What is going to be the next PE?

With people like Steven Schwarzman at Blackstone or Henry Kravis at KRR, it seems clear that these individuals were incredible visionaries who developed a massively profitable investment vehicle that has spawned new industries and changed financial markets forever. To this day, PE funds continue to raise larger and larger funds and kids on WSO consider it to be the pinnacle of finance. It seems that everyone wants to get exposure to PE from both an LP and GP perspective. 

But it makes me wonder, what are going to be the industries in finance that kids will be clamoring over on this forum in 10 years. It seems that once upon a time it used to be trading/HF's (Liar's Poker) and people like George Soros, Julian Robertson, or Ken Griffin were the people everyone wanted to be like. Investing in public markets was cool and everyone wanted in. Today it seems that PE has filled that role and it seems unlikely to change any time soon. 

But that said, I'd love to know if people think that PE will continue to reign supreme in the long run or if something new is on the horizon. What do you guys think is going to be the thing that creates the type of Rubenstein's, Leon Black's, or Robert Smith's that we idolize today.

 

Idk if there will be another relatively accessible asset class like PE. The big ones that come up will probably be more niche and require additional professional training / degrees. One that comes to mind for me is litigation finance.

“When you pull on that jersey, the name on the front is a hell of a lot more important than the name on the back"
 

That's what I'm guessing. P3 market in the US isn't as developed as other countries, wondering if that could change in the future. For what it's worth, the Purple Line light rail just outside DC is a P3 and it looks like a judge ordered them to halt construction.

Quant (ˈkwänt) n: An expert, someone who knows more and more about less and less until they know everything about nothing.
 

What do you think has been the biggest hold up for infra so far? You could make the argument that the infrastructure of the US has been poor for a while now and despite the fact that everyone talks about it and we have an "infrastructure week" on Capitol Hill every year, few things seem to change on that front. Just wondering what the catalyst would be.  

 

I interviewed at a new place that closed their first coliving deal last year. Did not get the job, but I think I got the last laugh.
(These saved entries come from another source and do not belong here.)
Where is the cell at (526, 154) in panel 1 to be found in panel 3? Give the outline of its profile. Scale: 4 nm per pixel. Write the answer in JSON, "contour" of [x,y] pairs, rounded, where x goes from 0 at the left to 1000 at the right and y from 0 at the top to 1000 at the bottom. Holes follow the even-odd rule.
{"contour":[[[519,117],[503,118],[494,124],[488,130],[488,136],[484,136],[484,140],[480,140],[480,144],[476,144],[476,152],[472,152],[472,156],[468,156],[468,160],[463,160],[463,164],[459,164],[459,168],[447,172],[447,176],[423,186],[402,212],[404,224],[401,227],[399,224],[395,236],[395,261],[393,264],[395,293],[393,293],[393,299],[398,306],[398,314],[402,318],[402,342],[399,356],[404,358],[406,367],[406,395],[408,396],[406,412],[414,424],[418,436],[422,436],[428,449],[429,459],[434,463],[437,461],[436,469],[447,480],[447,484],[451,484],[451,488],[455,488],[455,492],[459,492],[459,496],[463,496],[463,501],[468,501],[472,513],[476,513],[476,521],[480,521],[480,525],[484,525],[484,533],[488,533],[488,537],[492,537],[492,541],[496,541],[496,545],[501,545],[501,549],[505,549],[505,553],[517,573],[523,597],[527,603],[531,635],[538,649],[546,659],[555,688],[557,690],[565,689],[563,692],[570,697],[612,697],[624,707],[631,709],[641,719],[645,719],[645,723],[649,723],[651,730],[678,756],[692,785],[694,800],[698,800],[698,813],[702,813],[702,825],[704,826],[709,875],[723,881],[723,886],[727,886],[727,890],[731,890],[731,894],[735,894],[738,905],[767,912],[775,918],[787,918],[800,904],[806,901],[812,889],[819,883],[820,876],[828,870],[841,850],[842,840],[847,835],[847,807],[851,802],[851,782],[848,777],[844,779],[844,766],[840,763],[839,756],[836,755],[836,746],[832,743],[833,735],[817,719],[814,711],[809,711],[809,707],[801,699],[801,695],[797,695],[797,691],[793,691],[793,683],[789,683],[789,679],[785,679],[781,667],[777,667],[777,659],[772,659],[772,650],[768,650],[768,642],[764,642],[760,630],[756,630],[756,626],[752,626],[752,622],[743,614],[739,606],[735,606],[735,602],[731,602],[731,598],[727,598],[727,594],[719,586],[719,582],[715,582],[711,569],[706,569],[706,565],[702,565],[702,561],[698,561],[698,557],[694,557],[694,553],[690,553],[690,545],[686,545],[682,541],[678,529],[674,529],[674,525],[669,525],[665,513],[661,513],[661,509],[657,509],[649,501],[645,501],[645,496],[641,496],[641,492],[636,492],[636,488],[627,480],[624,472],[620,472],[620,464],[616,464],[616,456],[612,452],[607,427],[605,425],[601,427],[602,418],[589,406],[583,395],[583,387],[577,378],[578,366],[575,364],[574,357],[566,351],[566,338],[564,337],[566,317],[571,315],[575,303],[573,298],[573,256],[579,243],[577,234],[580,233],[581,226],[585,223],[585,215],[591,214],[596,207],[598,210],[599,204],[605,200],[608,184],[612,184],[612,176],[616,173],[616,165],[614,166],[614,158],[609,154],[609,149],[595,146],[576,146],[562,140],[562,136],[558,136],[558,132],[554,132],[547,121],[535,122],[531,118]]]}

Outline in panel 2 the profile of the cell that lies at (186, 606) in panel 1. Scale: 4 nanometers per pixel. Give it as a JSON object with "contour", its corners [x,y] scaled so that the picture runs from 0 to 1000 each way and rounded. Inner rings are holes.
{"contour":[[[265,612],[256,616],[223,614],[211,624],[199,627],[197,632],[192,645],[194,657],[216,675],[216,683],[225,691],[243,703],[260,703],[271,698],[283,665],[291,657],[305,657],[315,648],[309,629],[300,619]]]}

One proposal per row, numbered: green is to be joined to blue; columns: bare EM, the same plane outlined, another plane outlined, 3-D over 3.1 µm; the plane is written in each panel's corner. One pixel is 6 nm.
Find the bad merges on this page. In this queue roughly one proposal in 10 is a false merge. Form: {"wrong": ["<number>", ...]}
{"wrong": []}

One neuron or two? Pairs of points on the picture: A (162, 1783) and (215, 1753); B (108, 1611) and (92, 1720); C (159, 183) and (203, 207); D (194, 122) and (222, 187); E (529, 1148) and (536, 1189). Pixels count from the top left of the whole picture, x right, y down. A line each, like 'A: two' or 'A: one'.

Quant (ˈkwänt) n: An expert, someone who knows more and more about less and less until they know everything about nothing.
 

SPACs. There's SPAC mania right now, for good reason. Did you know that there are currently 50% less public companies than there were in the year 2000? SPACs let the retail investor participate at the institutional investor ground floor -- at equivalent IPO pricing. You don't have to wait for the issuance's first trade to open 80% up on the first day before having a chance to place a bid. They are incredibly lucrative for the SPAC sponsor, potentially very lucrative for retail investors, and the companies themselves benefit through a shorter pathway to the public market.

 

I'm interested in learning more about this. Is it really a hot area or already saturated? Any potential good trades?

 

Do direct listings go hand in hand with this big yo a lesser degree? Palantir today will be like that, Spotify notably did in the past.

Quant (ˈkwänt) n: An expert, someone who knows more and more about less and less until they know everything about nothing.
 

I think SPACs need a good deal of re-working from their current form to become a more viable long-term investment vehicle, although there are some steps in the right direction with modified structures like what Ackman is doing. They're great for the sponsor because you make a killing just by doing a deal regardless of its merits, but it creates some pretty glaring conflicts of interest that ultimately end up hurting those participating retail investors (the median completed SPAC deal has actually lost money for investors). I get the sense that the barriers to entry are pretty limited as well so there's a lot of people that have never done this before and would have no business running a PE fund for example, but are out there setting up SPACs

 

I’m thinking some form of democratized access to investing in alternative assets at scale. I’m surprised it hasn’t started already , but it is complicated.

Some form of cap raising through crowdfunding or whatever, or banks offering that product to regular people and taking a cut like a FoF would- THAT would be smart (they prolly do it already for HNW clients but still)

 

I read an article on Bisnow, I think last year, how some hotel/office building in the UK was sold, and shares in the building were sold, like a reit but for individual buildings.

Quant (ˈkwänt) n: An expert, someone who knows more and more about less and less until they know everything about nothing.